POST https://a3gate.in/v1/chat/completions

Request Parameters

Parameter Description
model string Required

ID of the model to use. See the model endpoint compatibility table for details on which models work with the Chat API.

Options: llama-3-70b, mistral-8x7b, custom-ft-id

messages array Required

A list of messages comprising the conversation so far.

Each object requires a role (system, user, assistant) and content.

temperature number

What sampling temperature to use, between 0 and 2. Higher values like 0.8 will make the output more random, while lower values like 0.2 will make it more focused and deterministic.

Defaults to 1.

Response Format

The response is a JSON object containing the model's output along with exact token usage metrics for billing purposes.

## [PROVIDED RECORDS]
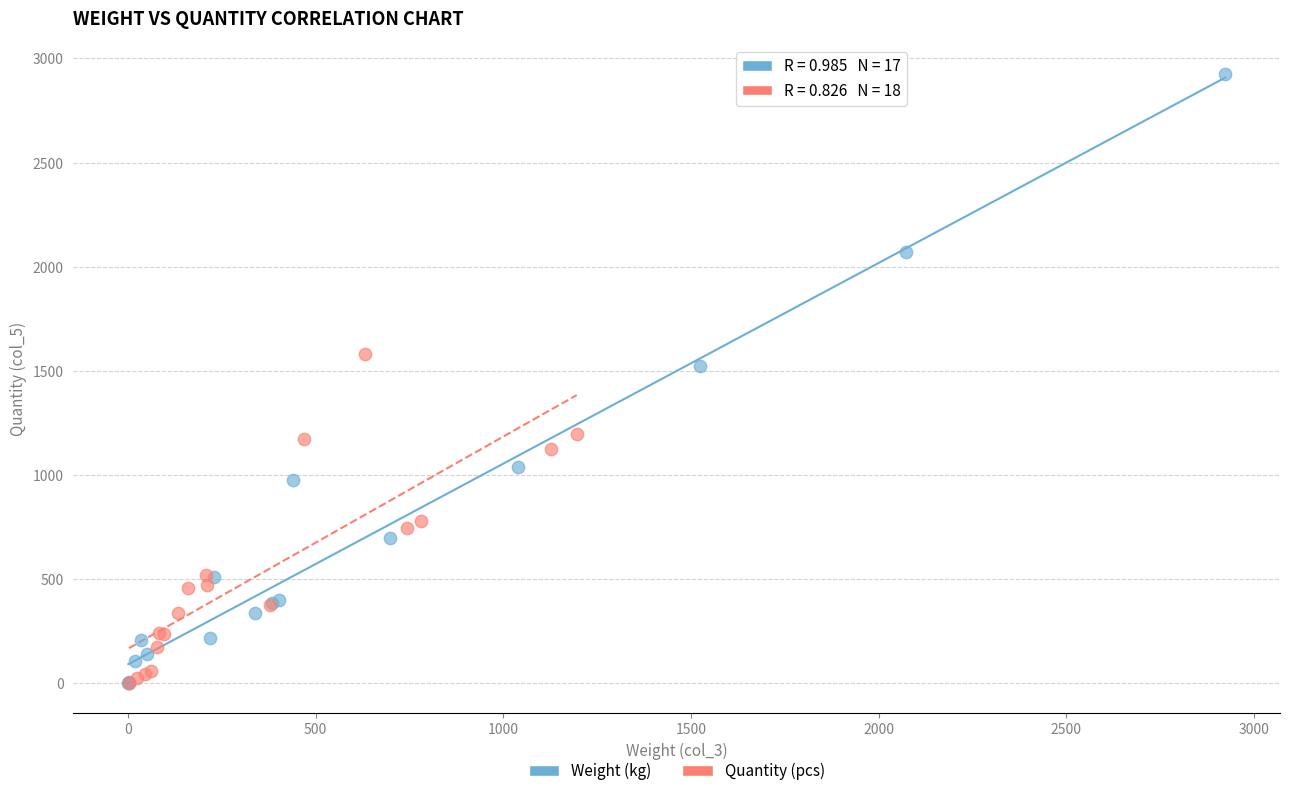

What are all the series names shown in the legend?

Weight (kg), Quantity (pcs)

--

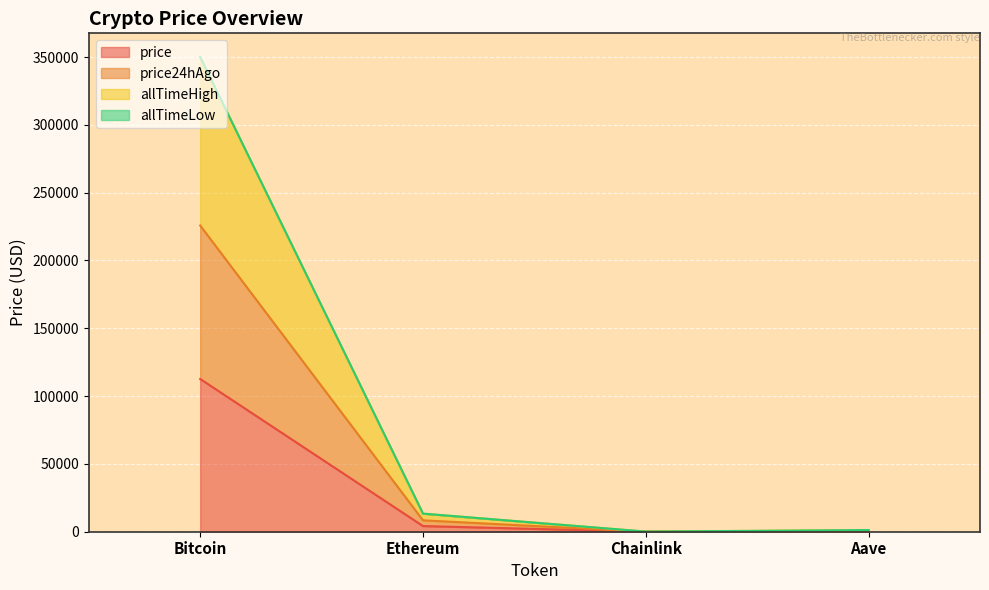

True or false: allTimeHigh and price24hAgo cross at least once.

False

## [WORK TASK A]
In the chat completions API reference, what value does temperature default to?
## [WORK TASK B]
Write what comes next in the chat completions API reference, starting after its final sentence.

## [TASK RESULT A]
1

## [TASK RESULT B]
cURL Python Node.js
curl https://a3gate.in/v1/chat/completions \ -H "Content-Type: application/json" \ -H "Authorization: Bearer $A3GATE_API_KEY" \ -d '{ "model": "llama-3-70b", "messages": [ { "role": "system", "content": "You are an expert financial analyst." }, { "role": "user", "content": "Summarize the Q3 earnings report." } ] }'
RESPONSE (JSON)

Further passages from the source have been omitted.